**TÂCHE DEMANDÉE 1**
Recopiez les lignes ci-dessous, de la ligne qui contient "DURASOLE TM" jusqu'à celle qui contient "and frog. It is extremely effective" comprise, en remplaçant "extremely" par "very" et sans rien changer d'autre.

**EXTRAIT DE PAGE**
>>>>>

© De qui se moque-t-on ? Par Monsieur KAK
La place de la femme en politique française, une féminisation du gouvernement encore loin de son apogée
Semé d’une présence quasi insurmontable, d’une inégalité certaine et d’un sentiment d’illégitimité, la lutte acharnée pour la féminisation du gouvernement rencontre toujours des fragilités persistantes, dans un contexte du 21ème siècle semblant pourtant à l’origine moderne et évolué à des égards.
Quelles évolutions dans un contexte historique semé d’injustices ?

<<<<<

**DONNÉES DE L'EXERCICE**
>>>>>

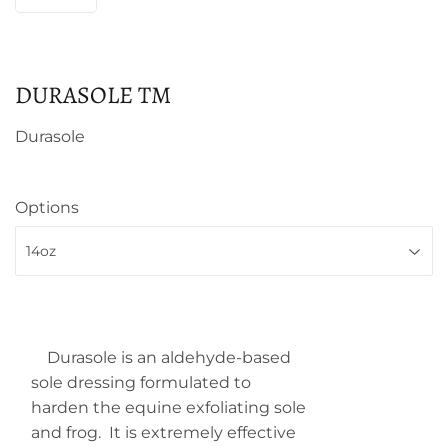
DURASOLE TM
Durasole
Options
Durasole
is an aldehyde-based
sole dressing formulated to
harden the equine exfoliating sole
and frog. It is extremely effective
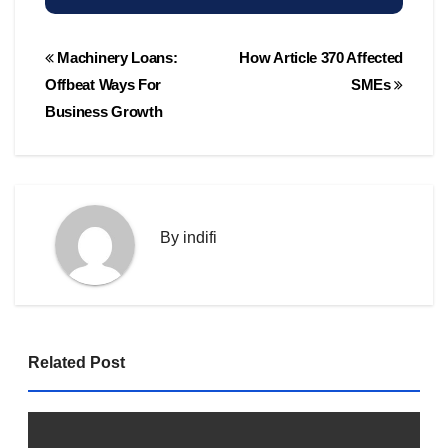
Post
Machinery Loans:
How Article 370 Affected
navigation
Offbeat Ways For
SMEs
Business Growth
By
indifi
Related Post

<<<<<
>>>>>

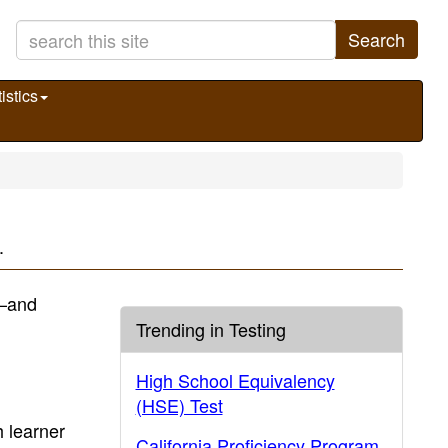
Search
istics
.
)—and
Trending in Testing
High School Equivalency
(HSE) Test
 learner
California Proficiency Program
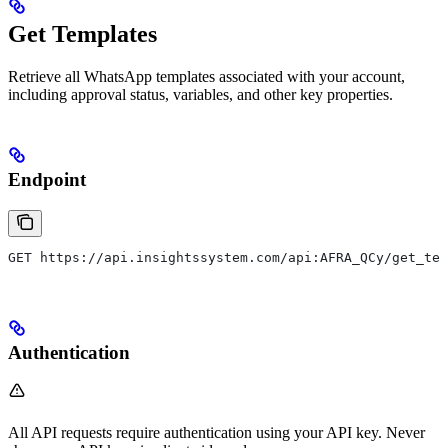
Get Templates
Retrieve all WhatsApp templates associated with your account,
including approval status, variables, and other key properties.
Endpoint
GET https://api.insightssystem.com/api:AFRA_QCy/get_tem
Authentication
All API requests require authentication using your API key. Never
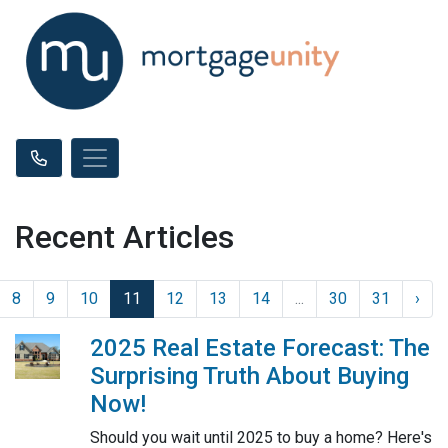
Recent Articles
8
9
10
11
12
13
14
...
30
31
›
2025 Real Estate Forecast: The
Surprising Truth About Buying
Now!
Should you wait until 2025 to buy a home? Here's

<<<<<

**TÂCHE DEMANDÉE 2**
Résumez en deux phrases l'extrait sur la place des femmes en politique.

**ZONE DE RÉPONSE 1**
DURASOLE TM
Durasole
Options
Durasole
is an aldehyde-based
sole dressing formulated to
harden the equine exfoliating sole
and frog. It is very effective

**ZONE DE RÉPONSE 2**
La féminisation du gouvernement français est encore loin de son apogée. La lutte acharnée pour y parvenir se heurte toujours à des fragilités persistantes, avec une inégalité certaine et un sentiment d'illégitimité, malgré un 21e siècle qui semble moderne et évolué à certains égards.